Joint position lists
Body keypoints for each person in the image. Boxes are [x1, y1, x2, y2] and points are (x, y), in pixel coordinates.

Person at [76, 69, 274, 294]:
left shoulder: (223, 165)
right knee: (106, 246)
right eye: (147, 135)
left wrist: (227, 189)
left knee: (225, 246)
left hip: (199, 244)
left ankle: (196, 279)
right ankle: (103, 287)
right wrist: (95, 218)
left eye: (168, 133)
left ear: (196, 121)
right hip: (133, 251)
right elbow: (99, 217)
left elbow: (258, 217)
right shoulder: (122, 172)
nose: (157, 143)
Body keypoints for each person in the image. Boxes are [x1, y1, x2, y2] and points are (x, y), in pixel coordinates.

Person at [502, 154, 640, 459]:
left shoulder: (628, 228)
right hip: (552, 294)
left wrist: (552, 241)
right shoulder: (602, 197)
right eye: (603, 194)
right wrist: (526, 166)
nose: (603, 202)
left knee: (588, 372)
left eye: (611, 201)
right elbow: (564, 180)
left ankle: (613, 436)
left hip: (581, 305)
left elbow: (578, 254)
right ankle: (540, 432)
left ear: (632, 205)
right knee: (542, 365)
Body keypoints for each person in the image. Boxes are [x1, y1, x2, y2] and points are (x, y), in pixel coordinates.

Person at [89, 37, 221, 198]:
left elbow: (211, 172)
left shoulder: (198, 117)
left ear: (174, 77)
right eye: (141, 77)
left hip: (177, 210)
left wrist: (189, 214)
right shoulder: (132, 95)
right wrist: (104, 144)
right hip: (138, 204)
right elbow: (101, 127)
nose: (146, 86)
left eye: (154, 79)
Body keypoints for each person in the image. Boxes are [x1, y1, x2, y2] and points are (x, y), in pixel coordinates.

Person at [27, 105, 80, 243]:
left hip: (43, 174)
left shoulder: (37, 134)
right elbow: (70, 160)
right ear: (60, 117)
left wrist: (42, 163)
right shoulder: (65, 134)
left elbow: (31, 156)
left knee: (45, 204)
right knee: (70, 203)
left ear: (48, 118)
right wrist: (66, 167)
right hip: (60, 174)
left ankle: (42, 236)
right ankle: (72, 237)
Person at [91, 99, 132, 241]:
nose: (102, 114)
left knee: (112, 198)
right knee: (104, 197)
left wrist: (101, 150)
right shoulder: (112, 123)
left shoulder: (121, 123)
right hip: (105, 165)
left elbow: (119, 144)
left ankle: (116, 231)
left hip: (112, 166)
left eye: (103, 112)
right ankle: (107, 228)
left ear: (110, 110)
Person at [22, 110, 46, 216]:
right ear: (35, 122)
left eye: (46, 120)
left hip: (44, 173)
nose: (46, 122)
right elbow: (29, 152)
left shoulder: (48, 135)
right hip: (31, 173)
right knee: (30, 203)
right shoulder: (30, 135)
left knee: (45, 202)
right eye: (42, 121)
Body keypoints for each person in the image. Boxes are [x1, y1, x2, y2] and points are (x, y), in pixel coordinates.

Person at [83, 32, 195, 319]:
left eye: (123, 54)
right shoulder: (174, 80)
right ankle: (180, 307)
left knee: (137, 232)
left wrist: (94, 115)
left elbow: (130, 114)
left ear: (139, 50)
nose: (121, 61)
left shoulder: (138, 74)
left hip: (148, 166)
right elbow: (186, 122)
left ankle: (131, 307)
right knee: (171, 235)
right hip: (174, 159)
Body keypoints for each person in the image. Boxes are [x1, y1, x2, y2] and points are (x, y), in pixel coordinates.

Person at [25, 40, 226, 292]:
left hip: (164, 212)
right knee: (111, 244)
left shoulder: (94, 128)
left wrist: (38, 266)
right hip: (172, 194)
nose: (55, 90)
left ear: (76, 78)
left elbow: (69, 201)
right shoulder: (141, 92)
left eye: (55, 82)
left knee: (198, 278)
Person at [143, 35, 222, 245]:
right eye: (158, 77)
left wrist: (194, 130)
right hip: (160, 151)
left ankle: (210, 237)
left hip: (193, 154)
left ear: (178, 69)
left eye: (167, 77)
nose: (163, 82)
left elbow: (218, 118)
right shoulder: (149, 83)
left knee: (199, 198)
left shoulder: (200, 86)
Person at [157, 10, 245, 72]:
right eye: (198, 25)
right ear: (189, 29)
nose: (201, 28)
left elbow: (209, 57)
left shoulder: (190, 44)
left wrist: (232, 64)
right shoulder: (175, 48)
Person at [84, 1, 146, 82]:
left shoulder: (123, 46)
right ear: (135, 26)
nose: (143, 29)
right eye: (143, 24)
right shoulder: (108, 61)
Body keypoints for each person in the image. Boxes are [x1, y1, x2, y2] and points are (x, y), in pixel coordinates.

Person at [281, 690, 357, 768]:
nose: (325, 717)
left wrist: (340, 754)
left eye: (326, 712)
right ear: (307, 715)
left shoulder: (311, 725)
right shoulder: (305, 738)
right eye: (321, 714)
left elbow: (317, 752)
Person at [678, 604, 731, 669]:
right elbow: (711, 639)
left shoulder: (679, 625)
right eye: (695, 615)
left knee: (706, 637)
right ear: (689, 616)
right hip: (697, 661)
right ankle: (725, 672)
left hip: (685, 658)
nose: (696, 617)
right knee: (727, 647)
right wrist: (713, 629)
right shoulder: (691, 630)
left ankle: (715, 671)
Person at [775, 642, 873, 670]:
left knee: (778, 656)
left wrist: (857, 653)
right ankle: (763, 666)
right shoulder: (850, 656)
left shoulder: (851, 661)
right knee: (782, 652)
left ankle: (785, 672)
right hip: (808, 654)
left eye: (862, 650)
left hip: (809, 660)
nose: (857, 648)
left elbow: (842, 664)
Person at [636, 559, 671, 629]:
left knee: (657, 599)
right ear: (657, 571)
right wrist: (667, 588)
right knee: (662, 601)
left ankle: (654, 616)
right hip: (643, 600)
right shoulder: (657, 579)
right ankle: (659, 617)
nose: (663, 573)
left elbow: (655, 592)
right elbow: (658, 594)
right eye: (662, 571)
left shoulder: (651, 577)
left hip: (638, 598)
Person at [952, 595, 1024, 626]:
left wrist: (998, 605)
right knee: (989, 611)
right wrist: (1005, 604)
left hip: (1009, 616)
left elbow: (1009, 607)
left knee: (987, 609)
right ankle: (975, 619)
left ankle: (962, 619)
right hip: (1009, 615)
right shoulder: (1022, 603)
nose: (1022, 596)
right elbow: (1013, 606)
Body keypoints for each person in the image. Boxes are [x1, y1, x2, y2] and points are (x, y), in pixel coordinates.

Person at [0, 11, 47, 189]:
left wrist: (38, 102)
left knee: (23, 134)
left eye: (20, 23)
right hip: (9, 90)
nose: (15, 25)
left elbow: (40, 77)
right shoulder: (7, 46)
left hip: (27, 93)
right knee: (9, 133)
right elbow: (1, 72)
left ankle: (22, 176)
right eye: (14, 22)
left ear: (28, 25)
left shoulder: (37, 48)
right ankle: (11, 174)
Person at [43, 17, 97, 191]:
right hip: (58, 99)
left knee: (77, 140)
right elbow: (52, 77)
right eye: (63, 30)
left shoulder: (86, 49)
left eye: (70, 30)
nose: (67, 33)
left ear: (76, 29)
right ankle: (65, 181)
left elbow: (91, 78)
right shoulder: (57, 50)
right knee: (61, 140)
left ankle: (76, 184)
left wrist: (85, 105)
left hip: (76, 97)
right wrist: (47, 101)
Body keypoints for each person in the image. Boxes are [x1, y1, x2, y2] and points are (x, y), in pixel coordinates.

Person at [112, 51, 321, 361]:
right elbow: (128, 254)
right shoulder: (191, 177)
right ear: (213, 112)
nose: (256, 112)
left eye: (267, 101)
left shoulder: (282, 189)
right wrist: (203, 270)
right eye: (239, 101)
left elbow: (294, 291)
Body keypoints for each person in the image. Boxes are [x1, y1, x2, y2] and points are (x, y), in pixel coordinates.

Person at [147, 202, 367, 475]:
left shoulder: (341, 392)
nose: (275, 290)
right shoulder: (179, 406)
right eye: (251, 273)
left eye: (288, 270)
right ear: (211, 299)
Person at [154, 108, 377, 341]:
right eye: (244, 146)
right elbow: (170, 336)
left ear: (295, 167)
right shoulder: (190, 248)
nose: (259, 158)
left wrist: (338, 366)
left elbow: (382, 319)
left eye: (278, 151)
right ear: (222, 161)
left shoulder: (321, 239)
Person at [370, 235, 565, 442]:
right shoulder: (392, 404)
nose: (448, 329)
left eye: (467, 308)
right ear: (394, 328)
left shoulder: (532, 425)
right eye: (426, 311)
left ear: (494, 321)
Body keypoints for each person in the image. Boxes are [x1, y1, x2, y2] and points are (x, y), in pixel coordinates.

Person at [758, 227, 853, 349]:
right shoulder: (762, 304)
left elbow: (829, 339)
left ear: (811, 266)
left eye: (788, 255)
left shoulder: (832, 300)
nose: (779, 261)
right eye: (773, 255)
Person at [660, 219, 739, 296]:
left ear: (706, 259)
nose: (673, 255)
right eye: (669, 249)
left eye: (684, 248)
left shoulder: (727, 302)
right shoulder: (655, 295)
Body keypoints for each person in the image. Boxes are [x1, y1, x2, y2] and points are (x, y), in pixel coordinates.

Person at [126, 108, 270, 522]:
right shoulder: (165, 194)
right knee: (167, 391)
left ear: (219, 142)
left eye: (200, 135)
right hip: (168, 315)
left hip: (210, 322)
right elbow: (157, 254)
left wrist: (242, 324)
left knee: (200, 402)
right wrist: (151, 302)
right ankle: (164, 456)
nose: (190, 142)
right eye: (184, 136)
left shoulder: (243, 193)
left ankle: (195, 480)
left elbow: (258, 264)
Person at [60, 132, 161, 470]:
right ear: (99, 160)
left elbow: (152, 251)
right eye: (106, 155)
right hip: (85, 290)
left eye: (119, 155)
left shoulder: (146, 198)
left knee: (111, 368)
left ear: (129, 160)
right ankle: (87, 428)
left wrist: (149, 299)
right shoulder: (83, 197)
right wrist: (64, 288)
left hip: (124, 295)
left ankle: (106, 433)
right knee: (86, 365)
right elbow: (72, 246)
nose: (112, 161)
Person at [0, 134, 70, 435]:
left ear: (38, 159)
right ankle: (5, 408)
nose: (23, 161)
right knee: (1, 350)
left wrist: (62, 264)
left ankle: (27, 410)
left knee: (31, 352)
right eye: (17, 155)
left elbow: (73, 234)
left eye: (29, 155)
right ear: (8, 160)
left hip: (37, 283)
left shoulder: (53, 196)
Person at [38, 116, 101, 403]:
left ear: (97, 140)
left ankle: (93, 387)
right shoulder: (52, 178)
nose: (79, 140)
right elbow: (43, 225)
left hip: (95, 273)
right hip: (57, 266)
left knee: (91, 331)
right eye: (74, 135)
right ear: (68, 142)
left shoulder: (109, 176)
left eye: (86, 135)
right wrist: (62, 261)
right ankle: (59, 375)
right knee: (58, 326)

◆ **Task description**:
Your answer must consist solely of the lines from the top of the entries above through the line containing "left ankle: (196, 279)", copied exactly, both ends included.

◆ **Solution to the problem**:
Body keypoints for each person in the image. Boxes are [x1, y1, x2, y2] and points are (x, y), in pixel coordinates.

Person at [76, 69, 274, 294]:
left shoulder: (223, 165)
right knee: (106, 246)
right eye: (147, 135)
left wrist: (227, 189)
left knee: (225, 246)
left hip: (199, 244)
left ankle: (196, 279)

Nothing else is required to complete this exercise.